Speakers from the region spoke on the importance of manufacturing and celebrated how much has been done to promote the industry in Anoka County.
“We (Minnesota) manufacture everything from every fuel pump for the F-35 fighters to the battery boxes for nuclear submarines to every can of Spam,” Walz said.
Walz further celebrated Minnesota’s place as the top-ranking state in labor participation.
“We have the highest workforce participation rate of any of the states, because we know how to work, we have a work ethic,” Walz said.
According to data from the Bureau of Labor Statistics in August 2019 Minnesota had a labor participation rate of 70.1%, with only Washington D.C. boasting a higher participation rate at 71.1%.
Manufacturing jobs pay about $67,000 annually statewide, about 15% more than any other industry in Minnesota, said Commissioner Nancy Leppink of the Minnesota Department of Labor and Industry.
The Anoka Area Chamber of Commerce’s Manufacturing Coalition examined 185,000 jobs in Anoka County in 11 segments of workforce. About 19% of those workers are in manufacturing. That jumps closer to 30% in communities with higher amounts of manufacturing, like Ramsey or Fridley, Coalition Director John LeTourneau said.
Across the 11 segments, average income was $50,000 per year. That increased to $79,000 per year if manufacturing was examined alone, LeTourneau said.
“That’s a crazy number,” he said. “When we start to share that with students that really sends a great message. It sends a good message to their families ... to us it means you can grow up in Anoka County, you can go to school here and you can be educated and employed in Anoka County in a way that will allow you to buy a house, start a family, get that truck and do it without a single dollar worth of debt from college.”
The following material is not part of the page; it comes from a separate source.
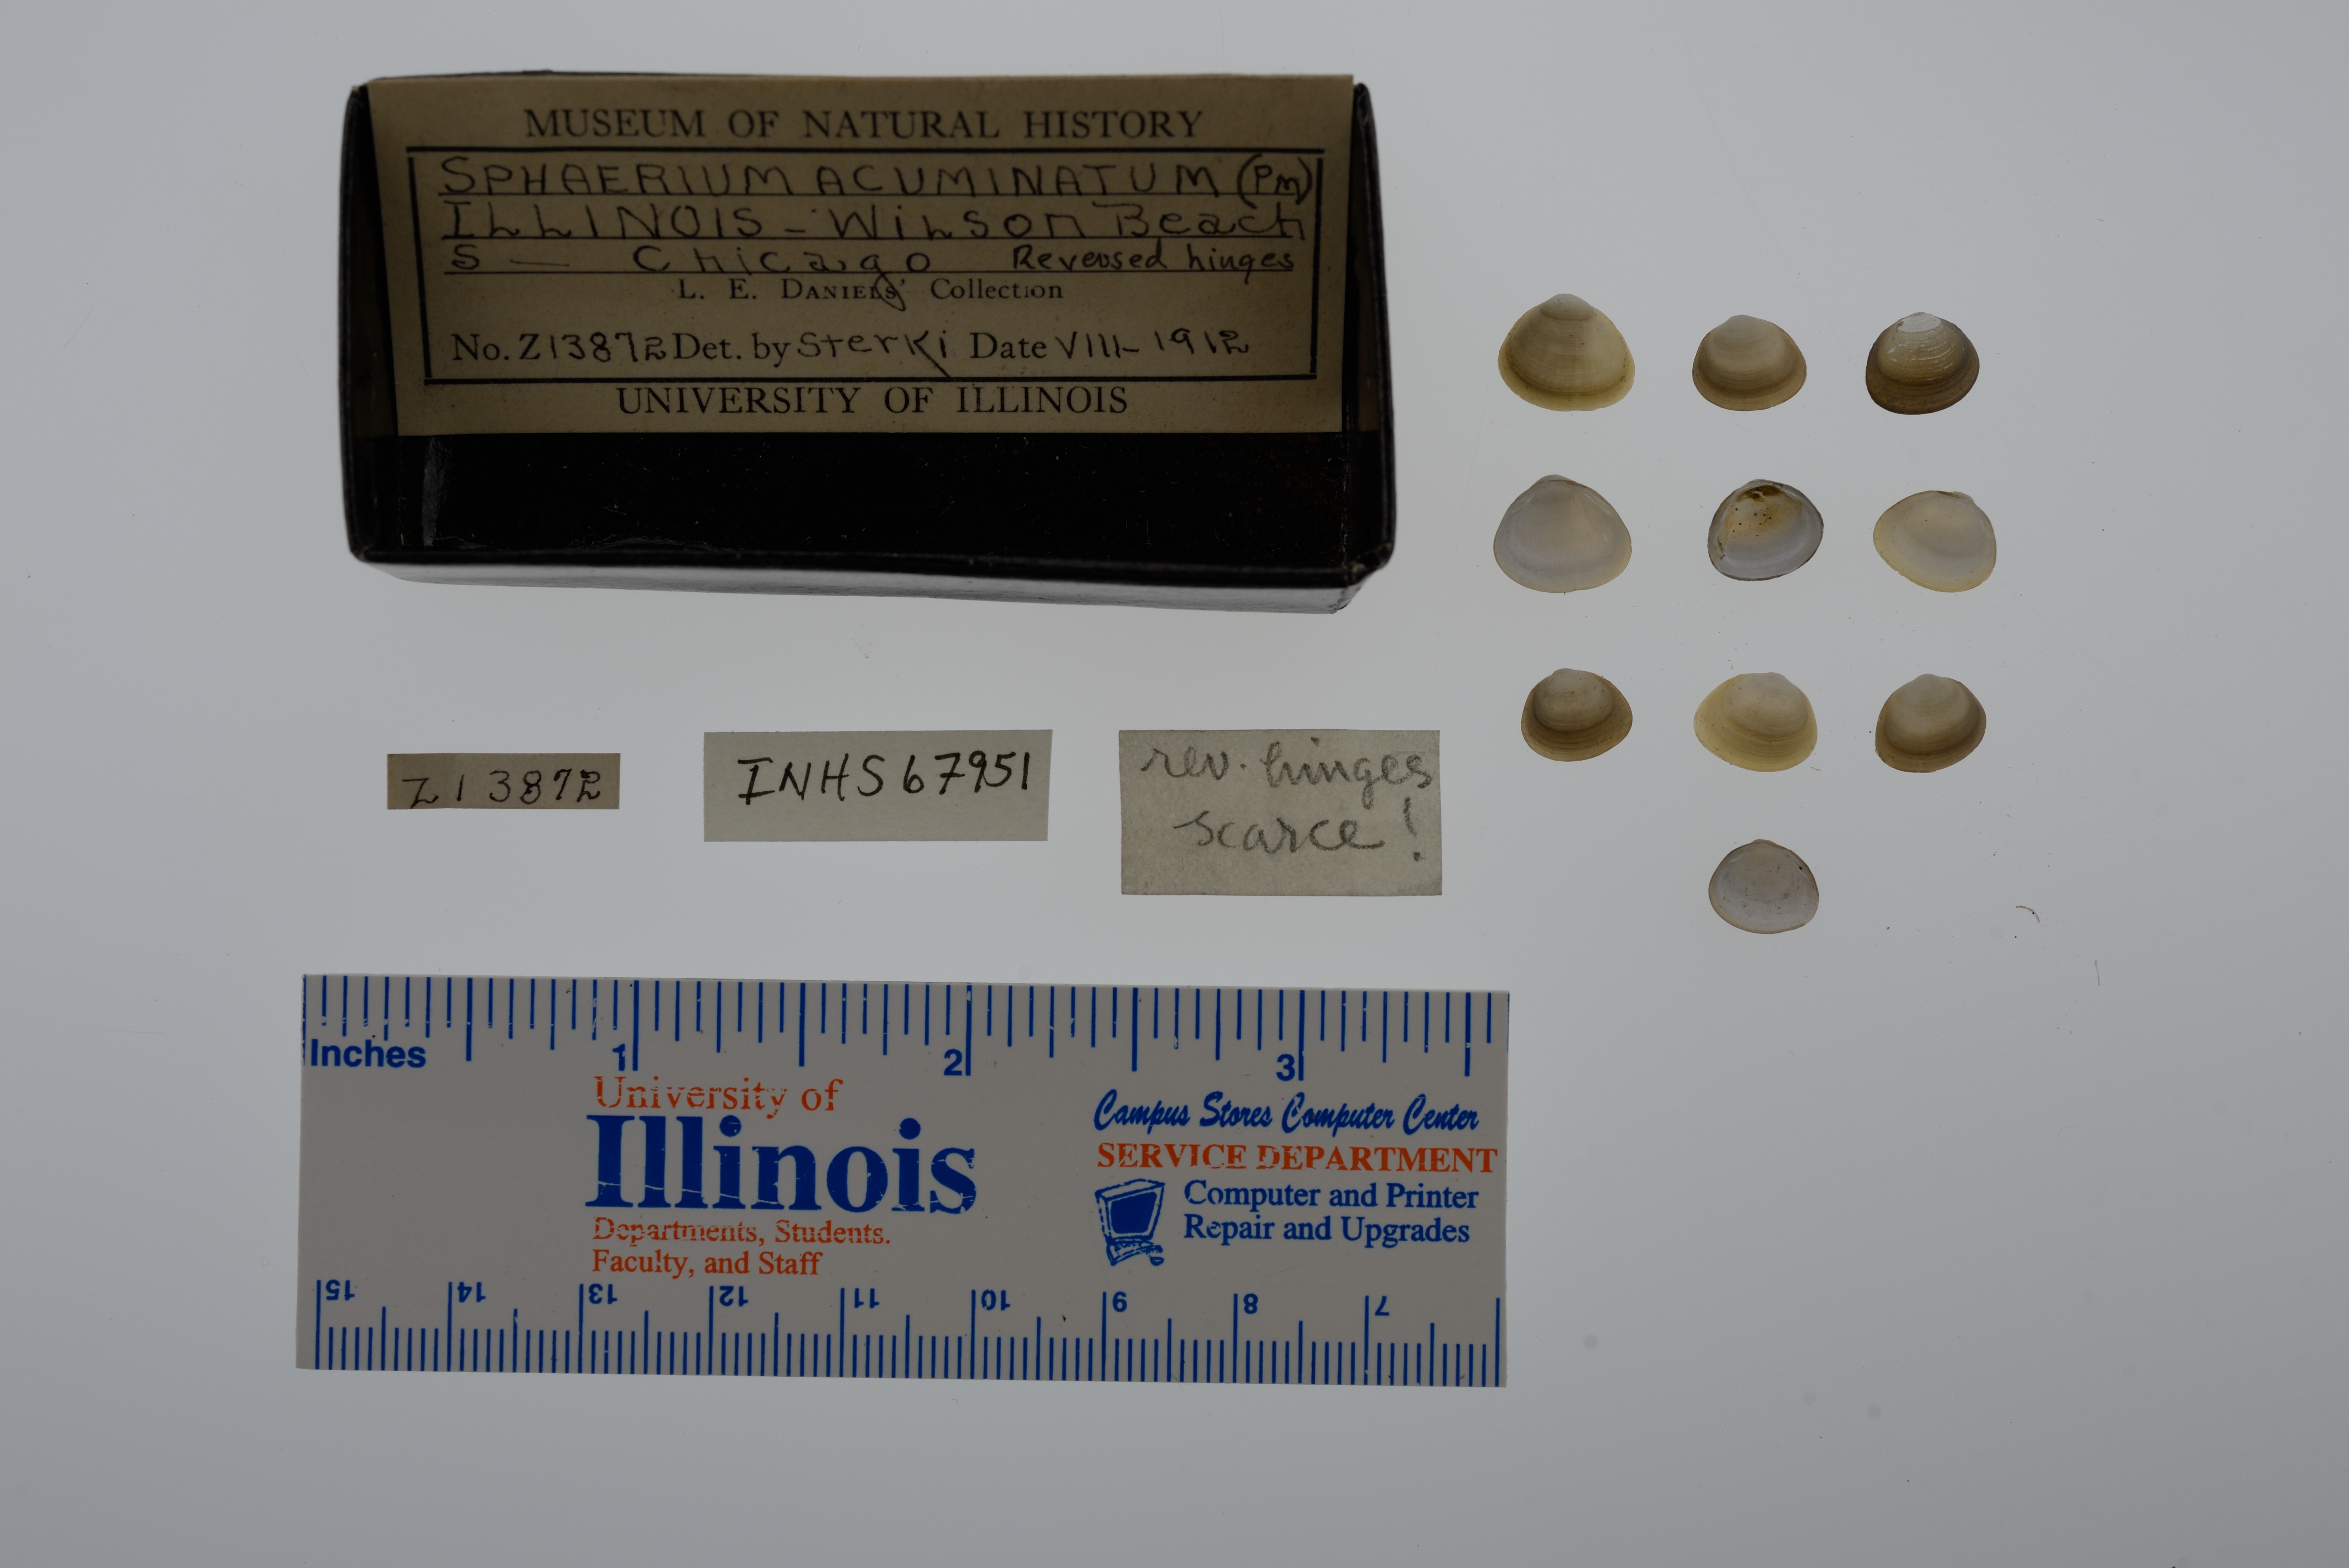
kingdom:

Anoka-Hennepin Superintendent David Law promoted the Secondary Technical Education Program in the Anoka-Hennepin School District. He pointed out that when asked, students at Andover High School told him that most of the pressure to go to college came from their parents.
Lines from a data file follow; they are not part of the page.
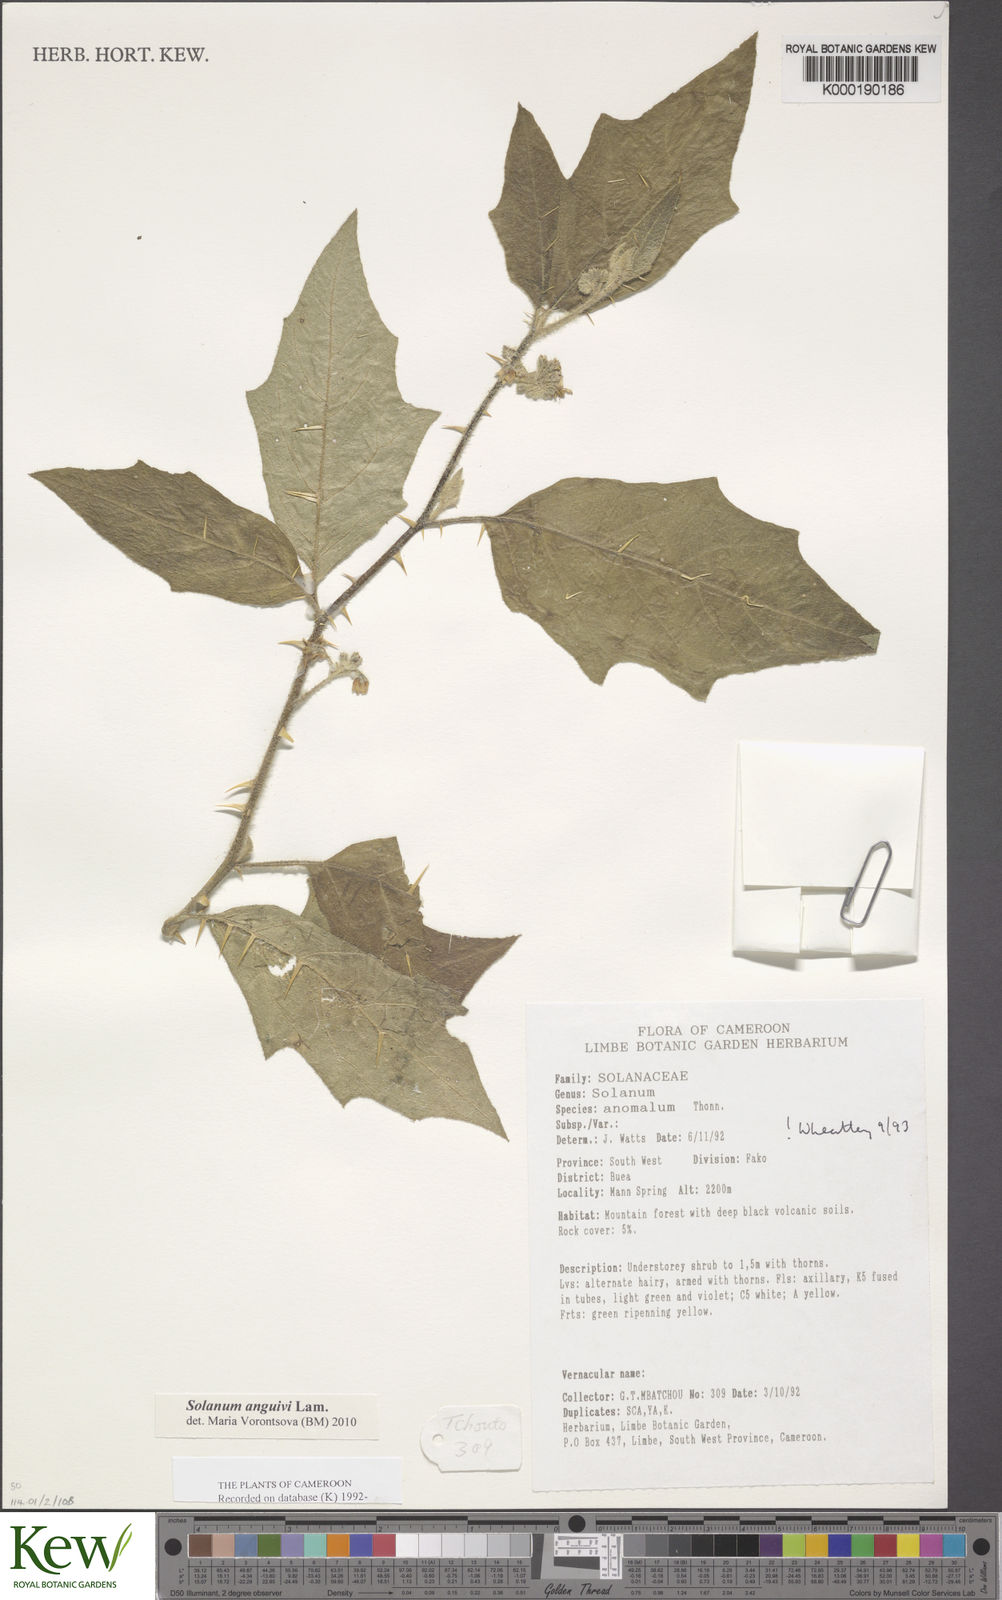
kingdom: Plantae
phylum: Tracheophyta
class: Magnoliopsida
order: Solanales
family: Solanaceae
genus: Solanum
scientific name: Solanum anomalum
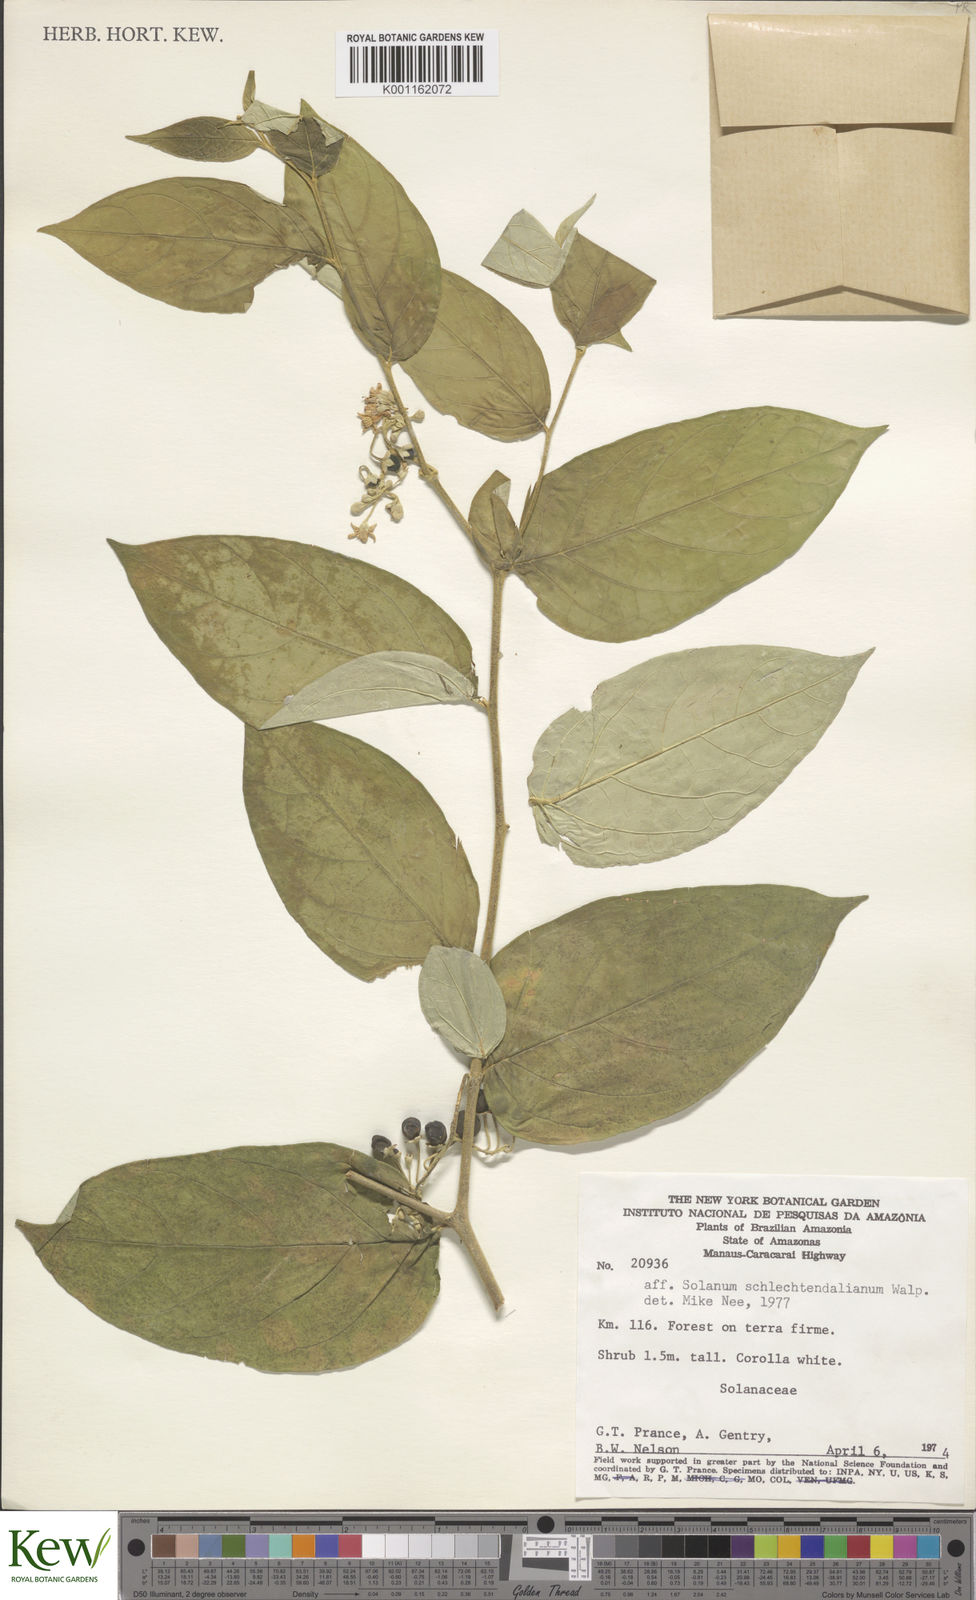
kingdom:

“Our job is to educate the adults in our community about these wonderful careers,” Law said.
Jessica Lipa, director of Anoka-Hennepin’s career and technical education, talked about how the school district developed its pathway for students into manufacturing jobs.
“We were able to really change the trajectory for our students and show them a field that has an amazing potential for career education,” Lipa said.
The district formed an advisory board to give feedback about what the district needed to do to prepare students for manufacturing jobs.
Local manufactures advised the district on curriculum and trained teachers, and the district was able to get the equipment needed to provide the classes.
“Many of our manufacturers came into our classrooms and taught the students side-by-side with the teacher, because who knows the content better than our manufacturers?” Lipa said.
Later Walz said the state was also there to help develop opportunities where private industry was unable because the state had the economy of scale and could address issues like housing and transportation, which are important for allowing workers to take the jobs available.
“It is possible to create good-paying jobs, to create safe working conditions, to do it in an environmentally sound manner and to create the wealth necessary so that people can do that,” Walz said.